In the instant case, the lower court initially found that venue as to the Commonwealth of Pennsylvania was proper in Philadelphia County, the choice of the plaintiffs, despite the Commonwealth's request that it be transferred to Lancaster County. Therefore, when venue as to the political subdivision became an issue, which determination gave rise to this appeal, the exception of Rule 1006(c) was triggered. Because venue in Philadelphia County was proper for the Commonwealth, it must necessarily be so for Mount Joy Township and its sewer authority. The trial court was correct in refusing to transfer venue.
Appellants assert that the trial court's holding was incorrect as contradicting Morrison v. Spears, 298 Pa.Superior Ct. 521, 445 A.2d 110 (1982). In that case, this court, following both of the above-quoted rules, affirmed a trial court's transfer of venue from Philadelphia to Montgomery County, the location of the political subdivision defendant, the Borough of Lansdale, even though the Commonwealth was also a party defendant. However, in that case, no prior determination of proper venue as to the Commonwealth had been made. As the trial court held, this fact distinguishes Morrison v. Spears, from the instant situation.
Appellants also argue that the trial court erred under the doctrine of forum non conveniens. Pa.R.C.P. 1006(d). A court looks to the interests of the litigants in deciding whether to transfer venue under this doctrine including
relative ease of access to the sources of proof; the availability of compulsory process for the attendance of unwilling witnesses; the cost of obtaining the attendance of willing witnesses; the possible need for a view of the premises . . .; and all other practical problems that make trial of a case expeditious and inexpensive. Daugherty v. Inland Tugs Company, 240 Pa.Superior Ct. 527, 530, 359 A.2d 465, 466 (1976) in Fox v. Pennsylvania Power and *158 Light Co., 315 Pa.Superior Ct. 79, 81-2, 461 A.2d 805, 806 (1983).
Applying these considerations to the instant case, unlike the situation in Fox, supra, no single county emerges as the convenient forum. While the accident did occur in Lancaster County, and appellants' fact witnesses are present there, various other counties also have ties to the instant litigation. For example, the injured plaintiff resides in Bucks County, other fact witnesses are residents of at least five other counties and two states, and the treating physicians practice in Philadelphia and two surrounding counties.
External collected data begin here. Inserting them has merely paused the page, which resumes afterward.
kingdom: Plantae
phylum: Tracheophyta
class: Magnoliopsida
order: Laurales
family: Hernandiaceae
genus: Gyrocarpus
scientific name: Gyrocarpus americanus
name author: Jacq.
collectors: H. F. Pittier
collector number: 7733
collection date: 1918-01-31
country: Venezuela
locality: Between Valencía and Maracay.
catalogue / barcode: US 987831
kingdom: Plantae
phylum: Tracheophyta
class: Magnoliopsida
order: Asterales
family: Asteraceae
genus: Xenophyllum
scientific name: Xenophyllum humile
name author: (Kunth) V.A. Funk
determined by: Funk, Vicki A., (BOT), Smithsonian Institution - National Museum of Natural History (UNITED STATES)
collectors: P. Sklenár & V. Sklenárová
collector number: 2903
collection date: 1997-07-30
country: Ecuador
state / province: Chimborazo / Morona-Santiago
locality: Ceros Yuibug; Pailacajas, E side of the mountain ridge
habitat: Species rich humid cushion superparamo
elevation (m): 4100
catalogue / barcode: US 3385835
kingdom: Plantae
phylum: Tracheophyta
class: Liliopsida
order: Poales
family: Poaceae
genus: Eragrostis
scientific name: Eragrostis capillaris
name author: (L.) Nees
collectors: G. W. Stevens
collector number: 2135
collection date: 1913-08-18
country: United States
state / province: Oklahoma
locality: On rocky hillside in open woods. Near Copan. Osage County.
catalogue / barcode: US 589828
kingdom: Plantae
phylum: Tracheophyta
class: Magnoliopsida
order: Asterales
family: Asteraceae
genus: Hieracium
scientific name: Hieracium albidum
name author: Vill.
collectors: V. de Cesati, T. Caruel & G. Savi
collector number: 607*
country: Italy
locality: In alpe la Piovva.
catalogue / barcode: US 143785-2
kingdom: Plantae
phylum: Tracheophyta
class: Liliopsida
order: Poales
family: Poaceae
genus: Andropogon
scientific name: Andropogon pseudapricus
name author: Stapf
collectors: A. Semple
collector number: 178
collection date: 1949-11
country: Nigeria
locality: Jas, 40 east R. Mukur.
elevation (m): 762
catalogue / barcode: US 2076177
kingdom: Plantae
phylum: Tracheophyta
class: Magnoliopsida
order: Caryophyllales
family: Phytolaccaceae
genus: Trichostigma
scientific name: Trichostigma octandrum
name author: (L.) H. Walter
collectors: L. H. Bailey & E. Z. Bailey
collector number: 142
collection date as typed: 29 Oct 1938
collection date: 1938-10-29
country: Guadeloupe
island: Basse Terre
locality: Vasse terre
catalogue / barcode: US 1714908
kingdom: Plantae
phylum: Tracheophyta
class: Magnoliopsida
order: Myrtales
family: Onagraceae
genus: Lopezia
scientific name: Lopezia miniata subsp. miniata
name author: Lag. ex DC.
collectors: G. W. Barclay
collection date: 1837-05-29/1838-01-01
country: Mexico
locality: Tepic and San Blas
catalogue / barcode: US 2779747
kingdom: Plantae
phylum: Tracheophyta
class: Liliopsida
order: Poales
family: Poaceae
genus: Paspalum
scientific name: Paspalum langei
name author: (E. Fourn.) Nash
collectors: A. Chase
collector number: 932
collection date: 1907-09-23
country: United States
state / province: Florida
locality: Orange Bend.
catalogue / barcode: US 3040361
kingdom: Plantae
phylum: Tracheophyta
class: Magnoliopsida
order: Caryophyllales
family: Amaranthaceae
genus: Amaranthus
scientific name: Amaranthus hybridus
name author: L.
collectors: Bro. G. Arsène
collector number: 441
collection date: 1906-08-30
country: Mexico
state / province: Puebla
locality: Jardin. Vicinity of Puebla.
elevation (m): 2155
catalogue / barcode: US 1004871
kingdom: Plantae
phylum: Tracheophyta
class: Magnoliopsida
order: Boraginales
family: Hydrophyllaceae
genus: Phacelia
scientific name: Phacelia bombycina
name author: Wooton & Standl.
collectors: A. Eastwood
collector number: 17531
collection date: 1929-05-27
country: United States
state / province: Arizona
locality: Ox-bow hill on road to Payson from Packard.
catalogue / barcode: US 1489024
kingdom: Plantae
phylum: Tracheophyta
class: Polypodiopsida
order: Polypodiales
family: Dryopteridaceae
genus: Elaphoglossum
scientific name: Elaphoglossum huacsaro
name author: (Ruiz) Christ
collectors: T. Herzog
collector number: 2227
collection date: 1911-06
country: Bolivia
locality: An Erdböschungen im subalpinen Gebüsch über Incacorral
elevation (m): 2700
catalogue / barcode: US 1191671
In light of these circumstances, we cannot hold that the trial court abused its discretion in refusing to transfer the case from the plaintiffs' choice of forum, which is entitled to weighty consideration and should not be disturbed lightly. Walker v. The Ohio River Company, 416 Pa. 149, 152, 205 A.2d 43, 45 (1964).
For the above reasons, the order of the trial court is affirmed.
NOTES
[1] In our discretion we have chosen to review this case, although jurisdiction also resides in the Commonwealth Court. Schultz v. City of Philadelphia, 314 Pa.Superior Ct. 194, 460 A.2d 833 (1983).
[2] We are not persuaded by appellees' contention that appellants lost the opportunity to challenge venue in this case when they failed to join in the Commonwealth's initial opposition thereto. They have cited us to no authority, nor are we able to find any supporting their position.